▶ [Problem requirements]: Restate each entry below exactly; pictures stay out of the copy.

BEGIN

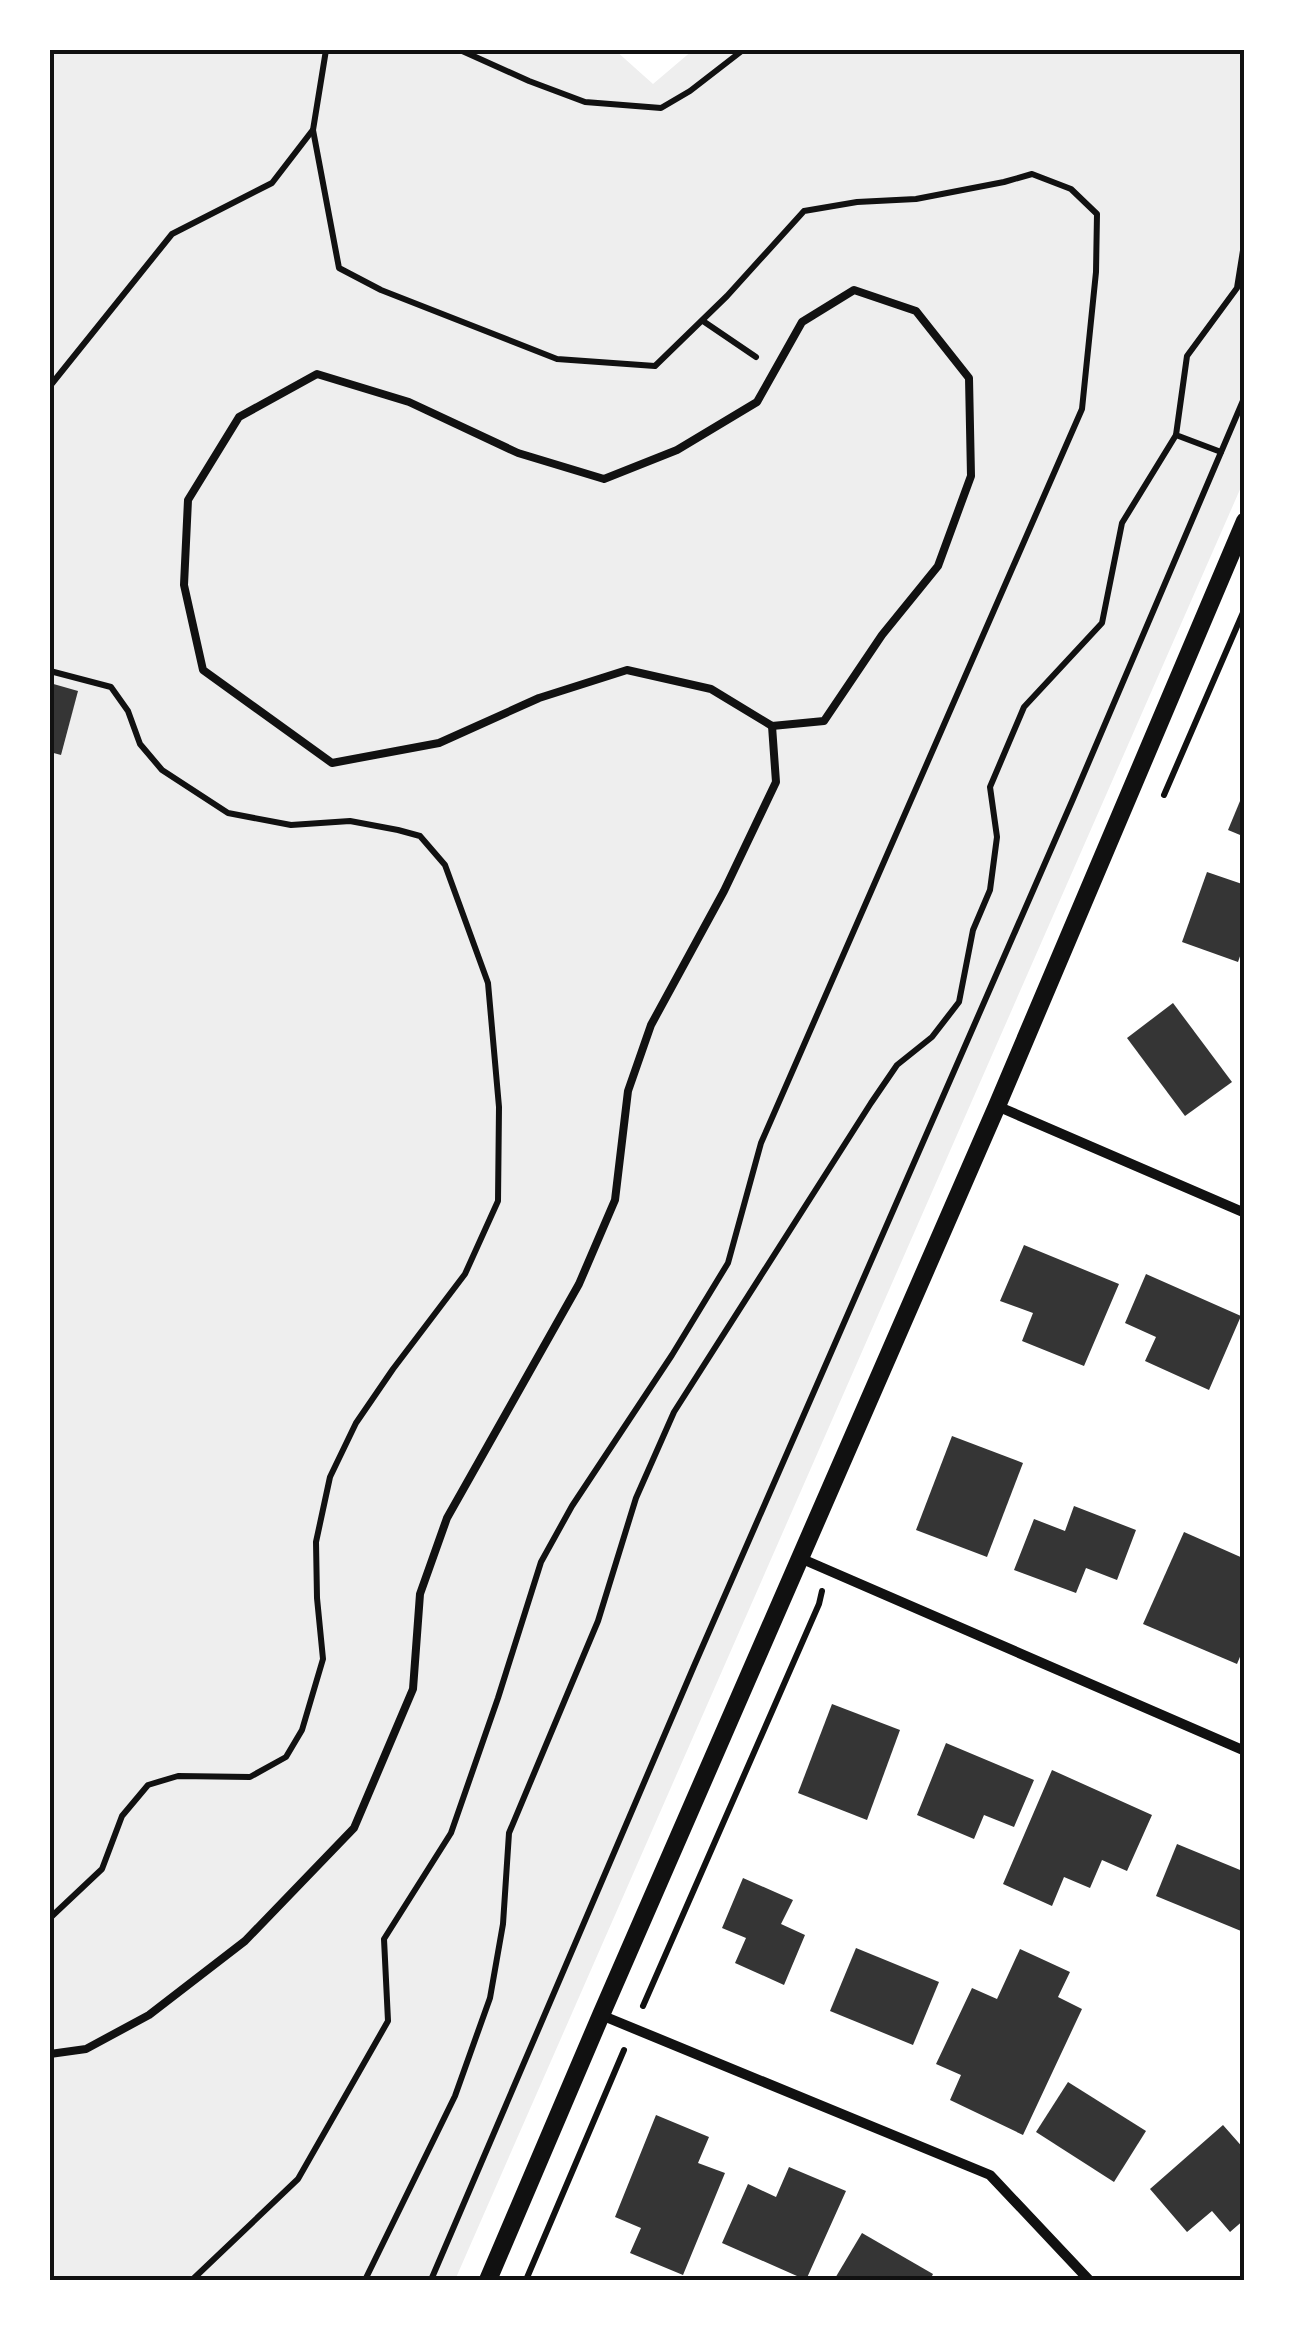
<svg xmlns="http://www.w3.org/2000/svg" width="1295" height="2330" font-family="'Roboto Condensed',sans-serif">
  <rect width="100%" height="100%" fill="#fff"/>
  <path fill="#eee" d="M50 50H615L653 84 693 50H1245V478L455 2280H50Z"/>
  <g fill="#353535">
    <path d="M50 683 78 691 61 755 50 752Z"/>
    <path d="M1245 789V837L1228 830Z"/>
    <path d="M1207 872 1245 885V942L1238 962 1182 942Z"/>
    <path d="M1173 1003 1232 1082 1185 1116 1127 1038Z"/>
    <path d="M1024 1245 1119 1284 1084 1366 1022 1341 1033 1313 1000 1301Z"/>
    <path d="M1146 1274 1241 1316 1209 1390 1145 1361 1156 1337 1125 1323Z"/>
    <path d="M952 1436 1023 1463 987 1557 916 1530Z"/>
    <path d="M1074 1506 1136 1530 1117 1580 1086 1568 1076 1593 1014 1570 1034 1519 1065 1531Z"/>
    <path d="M1184 1532 1245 1559V1645L1237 1664 1143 1624Z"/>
    <path d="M832 1704 900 1730 867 1820 798 1793Z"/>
    <path d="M946 1743 1034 1780 1014 1827 984 1815 974 1839 917 1815Z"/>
    <path d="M1052 1770 1152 1815 1127 1871 1102 1860 1090 1888 1064 1877 1052 1906 1003 1884Z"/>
    <path d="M1177 1844 1245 1872V1922L1241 1931 1156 1896Z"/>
    <path d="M743 1878 793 1900 781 1924 805 1935 784 1985 735 1963 746 1938 722 1928Z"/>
    <path d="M856 1948 939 1982 913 2045 830 2011Z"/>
    <path d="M1020 1949 1070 1972 1058 1997 1082 2009 1023 2135 950 2100 961 2075 936 2064 972 1988 997 1999Z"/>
    <path d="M1068 2082 1146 2131 1114 2182 1036 2132Z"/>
    <path d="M656 2115 709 2137 698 2163 725 2173 683 2275 630 2253 641 2228 615 2217Z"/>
    <path d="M1223 2125 1245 2150V2219L1230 2232 1212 2211 1187 2232 1150 2189Z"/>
    <path d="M789 2167 846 2191 806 2280 722 2243 748 2184 776 2197Z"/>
    <path d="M862 2233 933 2274 930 2280H834Z"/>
  </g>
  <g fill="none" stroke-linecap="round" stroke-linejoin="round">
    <g stroke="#111" stroke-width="6">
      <path d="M460 50 529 81 585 102 661 108 690 91 743 50"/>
      <path d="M703 321 756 357"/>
      <path d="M50 386 172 234 272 183 312 131"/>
      <path d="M1221 452 1176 435 1187 356 1237 288 1245 238"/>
      <path d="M50 671 111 687 128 711 140 744 162 770 228 813 291 825 350 821 398 830 420 836 445 865 488 983 499 1107 498 1201 465 1274 393 1369 356 1423 330 1477 316 1542 317 1598 323 1659 302 1730 286 1757 250 1777 178 1776 148 1785 122 1816 102 1869 50 1918"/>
      <path d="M1164 795 1245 608"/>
      <path d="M643 2006 819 1604 822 1591"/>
      <path d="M192 2280 298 2179 388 2021 384 1939 451 1833 498 1698 541 1562 572 1506 672 1355 728 1263 761 1143 1082 409 1096 272 1097 214 1071 189 1032 174 1004 182 916 199 857 202 804 211 727 296 655 366 557 359 381 290 339 268 313 130 326 50"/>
      <path d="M365 2280 455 2096 490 1998 503 1924 509 1833 598 1621 636 1498 674 1412 871 1103 897 1065 932 1037 959 1002 973 930 990 890 997 837 990 787 1024 707 1102 623 1122 523 1176 435"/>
      <path d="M431 2280 694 1666 1073 799 1245 396"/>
      <path d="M526 2280 624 2050"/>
    </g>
    <g stroke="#111" stroke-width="8">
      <path d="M854 290 916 311 969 378 971 476 938 566 882 635 824 721 772 726 711 689 627 670 539 698 439 743 332 763 203 670 184 585 188 500 239 417 317 374 409 402 518 453 604 479 677 450 757 402 802 322Z"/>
      <path d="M50 2054 86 2049 149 2015 245 1941 354 1828 413 1689 420 1594 447 1518 579 1284 615 1200 628 1091 651 1025 724 891 776 782 772 726"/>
    </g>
    <g stroke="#111" stroke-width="10">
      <path d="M997 1106 1245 1213"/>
      <path d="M800 1558 1245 1751"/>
      <path d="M601 2015 990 2175 1089 2280"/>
    </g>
    <path stroke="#111" stroke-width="18" d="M488 2280 601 2015 997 1106 1245 521"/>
  </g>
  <rect width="1295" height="2330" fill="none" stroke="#ffffff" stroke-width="105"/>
  <rect x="52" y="52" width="1190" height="2226" fill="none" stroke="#111" stroke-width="4"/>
</svg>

END

▶ [Output of the task]:
<svg xmlns="http://www.w3.org/2000/svg" width="1295" height="2330" font-family="'Roboto Condensed',sans-serif">
  <rect width="100%" height="100%" fill="#fff"/>
  <path fill="#eee" d="M50 50H615L653 84 693 50H1245V478L455 2280H50Z"/>
  <g fill="#353535">
    <path d="M50 683 78 691 61 755 50 752Z"/>
    <path d="M1245 789V837L1228 830Z"/>
    <path d="M1207 872 1245 885V942L1238 962 1182 942Z"/>
    <path d="M1173 1003 1232 1082 1185 1116 1127 1038Z"/>
    <path d="M1024 1245 1119 1284 1084 1366 1022 1341 1033 1313 1000 1301Z"/>
    <path d="M1146 1274 1241 1316 1209 1390 1145 1361 1156 1337 1125 1323Z"/>
    <path d="M952 1436 1023 1463 987 1557 916 1530Z"/>
    <path d="M1074 1506 1136 1530 1117 1580 1086 1568 1076 1593 1014 1570 1034 1519 1065 1531Z"/>
    <path d="M1184 1532 1245 1559V1645L1237 1664 1143 1624Z"/>
    <path d="M832 1704 900 1730 867 1820 798 1793Z"/>
    <path d="M946 1743 1034 1780 1014 1827 984 1815 974 1839 917 1815Z"/>
    <path d="M1052 1770 1152 1815 1127 1871 1102 1860 1090 1888 1064 1877 1052 1906 1003 1884Z"/>
    <path d="M1177 1844 1245 1872V1922L1241 1931 1156 1896Z"/>
    <path d="M743 1878 793 1900 781 1924 805 1935 784 1985 735 1963 746 1938 722 1928Z"/>
    <path d="M856 1948 939 1982 913 2045 830 2011Z"/>
    <path d="M1020 1949 1070 1972 1058 1997 1082 2009 1023 2135 950 2100 961 2075 936 2064 972 1988 997 1999Z"/>
    <path d="M1068 2082 1146 2131 1114 2182 1036 2132Z"/>
    <path d="M656 2115 709 2137 698 2163 725 2173 683 2275 630 2253 641 2228 615 2217Z"/>
    <path d="M1223 2125 1245 2150V2219L1230 2232 1212 2211 1187 2232 1150 2189Z"/>
    <path d="M789 2167 846 2191 806 2280 722 2243 748 2184 776 2197Z"/>
    <path d="M862 2233 933 2274 930 2280H834Z"/>
  </g>
  <g fill="none" stroke-linecap="round" stroke-linejoin="round">
    <g stroke="#111" stroke-width="6">
      <path d="M460 50 529 81 585 102 661 108 690 91 743 50"/>
      <path d="M703 321 756 357"/>
      <path d="M50 386 172 234 272 183 312 131"/>
      <path d="M1221 452 1176 435 1187 356 1237 288 1245 238"/>
      <path d="M50 671 111 687 128 711 140 744 162 770 228 813 291 825 350 821 398 830 420 836 445 865 488 983 499 1107 498 1201 465 1274 393 1369 356 1423 330 1477 316 1542 317 1598 323 1659 302 1730 286 1757 250 1777 178 1776 148 1785 122 1816 102 1869 50 1918"/>
      <path d="M1164 795 1245 608"/>
      <path d="M643 2006 819 1604 822 1591"/>
      <path d="M192 2280 298 2179 388 2021 384 1939 451 1833 498 1698 541 1562 572 1506 672 1355 728 1263 761 1143 1082 409 1096 272 1097 214 1071 189 1032 174 1004 182 916 199 857 202 804 211 727 296 655 366 557 359 381 290 339 268 313 130 326 50"/>
      <path d="M365 2280 455 2096 490 1998 503 1924 509 1833 598 1621 636 1498 674 1412 871 1103 897 1065 932 1037 959 1002 973 930 990 890 997 837 990 787 1024 707 1102 623 1122 523 1176 435"/>
      <path d="M431 2280 694 1666 1073 799 1245 396"/>
      <path d="M526 2280 624 2050"/>
    </g>
    <g stroke="#111" stroke-width="8">
      <path d="M854 290 916 311 969 378 971 476 938 566 882 635 824 721 772 726 711 689 627 670 539 698 439 743 332 763 203 670 184 585 188 500 239 417 317 374 409 402 518 453 604 479 677 450 757 402 802 322Z"/>
      <path d="M50 2054 86 2049 149 2015 245 1941 354 1828 413 1689 420 1594 447 1518 579 1284 615 1200 628 1091 651 1025 724 891 776 782 772 726"/>
    </g>
    <g stroke="#111" stroke-width="10">
      <path d="M997 1106 1245 1213"/>
      <path d="M800 1558 1245 1751"/>
      <path d="M601 2015 990 2175 1089 2280"/>
    </g>
    <path stroke="#111" stroke-width="18" d="M488 2280 601 2015 997 1106 1245 521"/>
  </g>
  <rect width="1295" height="2330" fill="none" stroke="#ffffff" stroke-width="105"/>
  <rect x="52" y="52" width="1190" height="2226" fill="none" stroke="#111" stroke-width="4"/>
</svg>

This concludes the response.